うつ

うつ病に悩まされている人は患者と患者の周辺の人を含めれば相当多いものと言えます。しかし欝病のメカニズムや、鬱病の「うつ」とはどういう意味であるのかまで完璧に把握できている人は少ないのです。
うつ病はどのようなメカニズムで起こっているのか、どのような意味を持っているのかについて解説していきます。

うつ病の原因・症状、「うつ」を知る

うつ病の「うつ」という言葉は、普段から意識しなくても使っている言葉だといえます。そのため意味を知らないままに濫用されているともいえます。

うつ病自体も原因はわかっても仕組みまで把握できていない病気と言えます。では「うつ」とはどういう意味で、どのようにしてうつ病は起こるのでしょうか。

「うつ」という言葉の意味

うつ病の「うつ」は漢字では「鬱」または「欝」と書き、一般には前者の「鬱」を使います。

国語辞書によれば「心の中にわだかまりがあって晴れ晴れとしない有様」という意味があるとされ、一文字で「憂鬱」と同じ意味を持っている言葉と解釈されます。

つまり「うつ」とは何らかの理由で情動の起伏が起こりにくくなった様子であるということです。また、医学的には「欝病」ではなく「うつ病」とひらがな混じりで表記します。

うつ病の仕組み

うつ病などに見られる憂鬱な気持ちは、脳の働きによって生み出されているものです。脳の働きに深く関わっているのがいわゆる「脳内物質」です。脳内物質は時に苦痛を取り去り、幸福感を生み出し、精神のバランスを安定させます。

このように複雑な働きをする脳内物質の中で憂鬱感に関係しているのが「セロトニン」です。セロトニンは消化機能にも関わる物質で、体内で生成される分量の2%が脳内物質として使用されています。セロトニンは精神の安定に効果を発揮し、リラックス状態や睡眠のコントロールに深く関わっています。

うつ病患者の多くはセロトニン不足の兆候が見られ、うつ病の発症にはこのセロトニンが脳内で不充分な状態になることで発生すると考えられています。

セロトニンの過不足の影響

セロトニンは、普段の生活の中で常に生成・分泌されている脳内物質のひとつです。セロトニンはビタミンB6と必須アミノ酸のトリプトファンから合成されて生成されます。セロトニンが過不足なく分泌されていると、精神的に落ち着いた状態になり体内時計も遅れなく働くので快適な睡眠が期待できます。

しかし、セロトニンが不足すると落ち着きが無くなり不眠状態が続きうつ病の症状が現れやすくなってしまいます。

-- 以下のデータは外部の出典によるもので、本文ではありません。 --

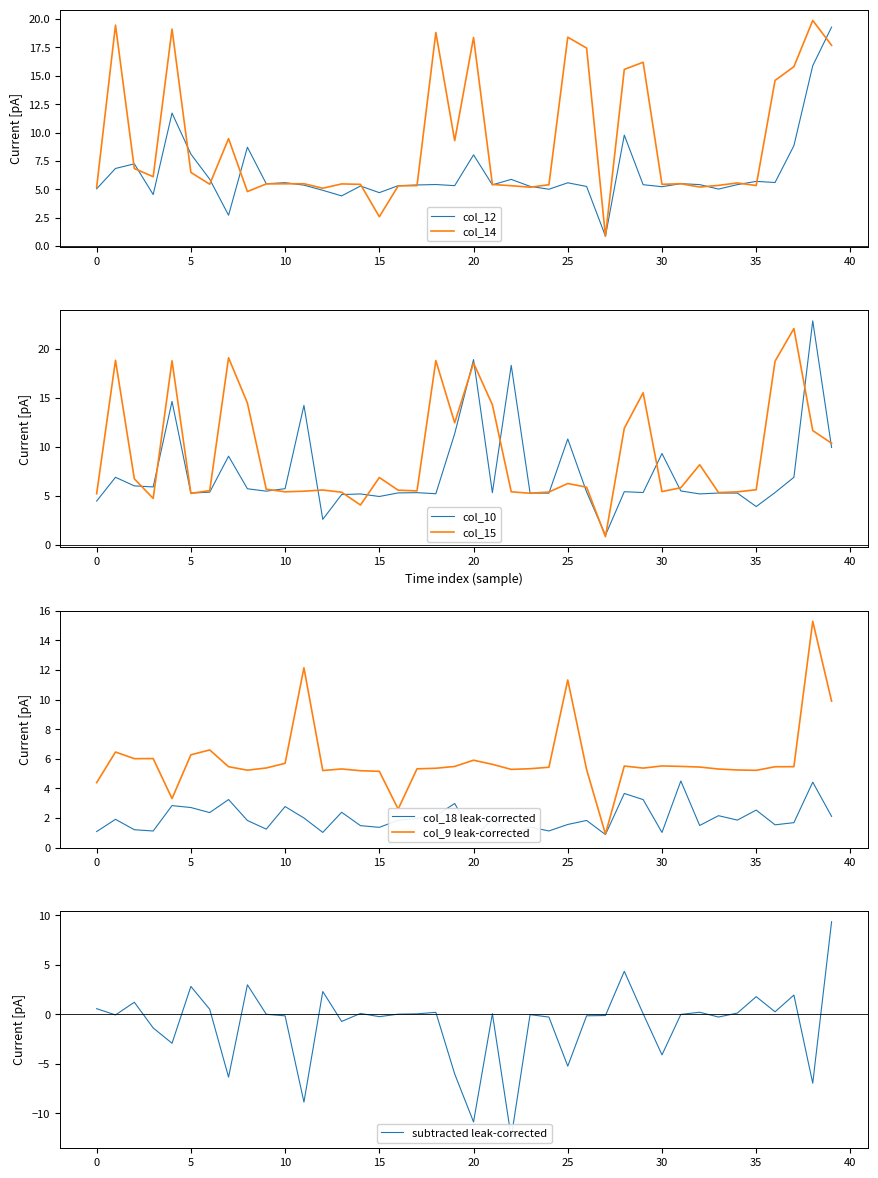

How many interior local peaks does the col_18 series have?

14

逆にセロトニンが多すぎると、頭痛やめまい・錯乱を引き起こすセロトニン症候群を引き起こしてしまうのです。重度のセロトニン症候群は昏睡など命に関わる事態に発展するので、注意が必要です。

うつ病の起源とは

うつ病は古くから存在する心の病ですが、医学的にうつ病を取り上げたのは古代ギリシアのヒポクラテスであると言われています。

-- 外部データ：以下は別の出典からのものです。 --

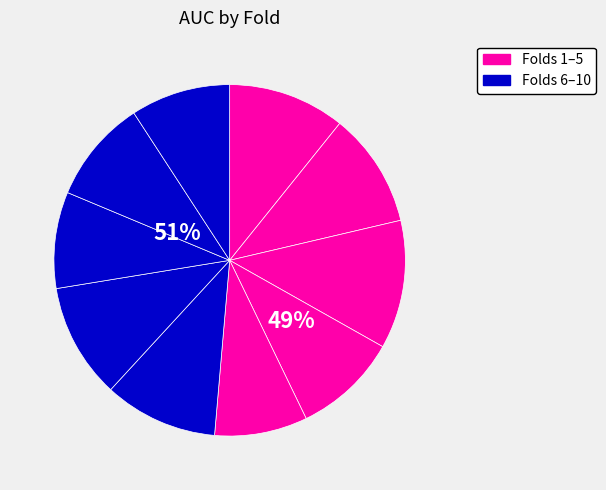

How many slices are in this pie chart?

10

ヒポクラテスが活躍したのは紀元前400年あたりのことなのでうつ病は少なく見積もっても約2500年という歴史があるといえます。

ヒポクラテスは四つの液体から人体が成り立っているという「四体液説」を唱え、うつ病は四体液の一つである黒胆汁による影響を脳が受けたものと考えています。四体液説は現代医学では否定されていますが、黒胆汁は憂鬱と言う意味のメランコリーの語源として現代でも使われています。